1) Honored by the Glory of Islam: Conversion and Conquest in Ottoman Europe – Marc David Baer
Oxford University Press | 2008 | PDF
Examining the historical record of Islamic conversions during the Ottoman age in a novel way, this book gathers fresh insights concerning the nature of religious conversion. Rejecting any attempt to explain Ottoman Islamization in terms of the converts’ motives, the book concentrates on the proselytizers. In this case, none other than the sultan himself Mehmed IV (1648-87) is remembered as an aloof ruler whose ineffectual governing led to the disastrous siege of Vienna. Looking at previously unexamined Ottoman archival and literary texts, the book analyzes Mehmed IV’s failings as a ruler by underscoring the sultan’s zeal for bringing converts to Islam. As an expression of his rededication to Islam, Mehmed IV actively sought to establish his reputation as a convert-maker, convincing or coercing Christian and Jewish subjects to be “honored by the glory of Islam,” and Muslim subjects to turn to Islamic piety. Revising the conventional portrayal of a ruler so distracted by his passion for hunting that he neglected affairs of state, this book shows that Mehmed IV saw his religious involvement as central to his role as sultan. The book traces an ever-widening range of reform, conversion, and conquest expanding outward from the heart of Mehmed IV’s empire.

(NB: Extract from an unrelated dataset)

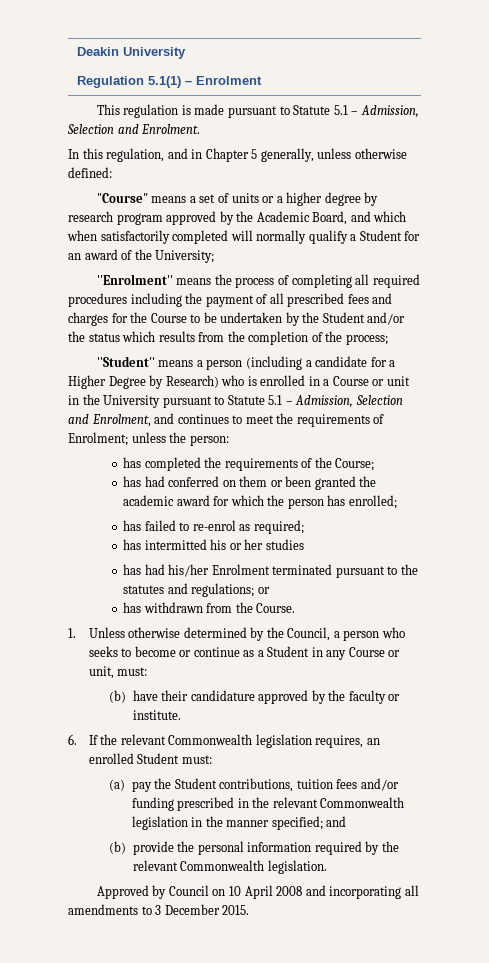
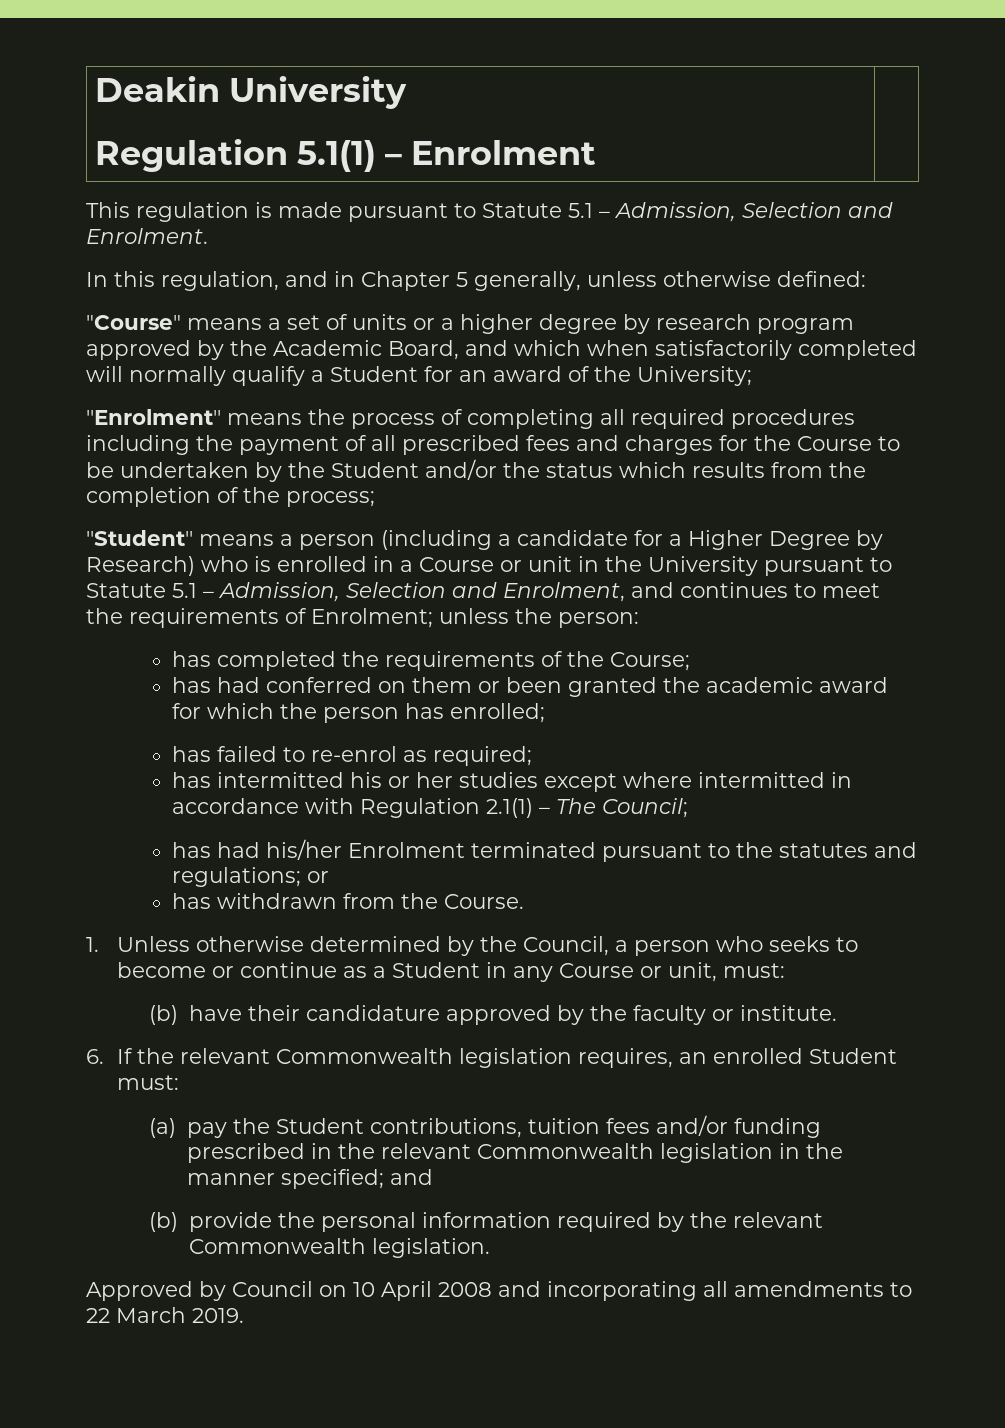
(304, 544) none -> [544,772,853,792] [172,798,689,818] except where intermitted in accordance with Regulation 2.1(1) – The Council;
[155,904,250,915] 3 December 2015. -> [86,1307,244,1323] 22 March 2019.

2) The Dönme: Jewish Converts, Muslim Revolutionaries, and Secular Turks – Marc David Baer
Stanford University Press | 2008 | PDF
This book tells the story of the Dönme, the descendents of Jews who resided in the Ottoman Empire and converted to Islam along with their messiah, Rabbi Shabbatai Tzevi, in the seventeenth century. For two centuries following their conversion, the Dönme were accepted as Muslims, and by the end of the nineteenth century rose to the top of Salonikan society. The Dönme helped transform Salonika into a cosmopolitan city, promoting the newest innovation in trade and finance, urban reform, and modern education. They eventually became the driving force behind the 1908 revolution that led to the overthrow of the Ottoman sultan and the establishment of a secular republic.
To their proponents, the Dönme are enlightened secularists and Turkish nationalists who fought against the dark forces of superstition and religious obscurantism. To their opponents, they were simply crypto-Jews engaged in a plot to dissolve the Islamic empire. Both points of view assume the Dönme were anti-religious, whether couched as critique or praise.
But it is time that we take these religious people seriously on their own terms. In the Ottoman Empire, the Dönme promoted morality, ethics, spirituality, and a syncretistic religion that reflected their origins at the intersection of Jewish Kabbalah and Islamic Sufism. This is the first book to tell their story, from their origins to their near total dissolution as they became secular Turks in the mid-twentieth century.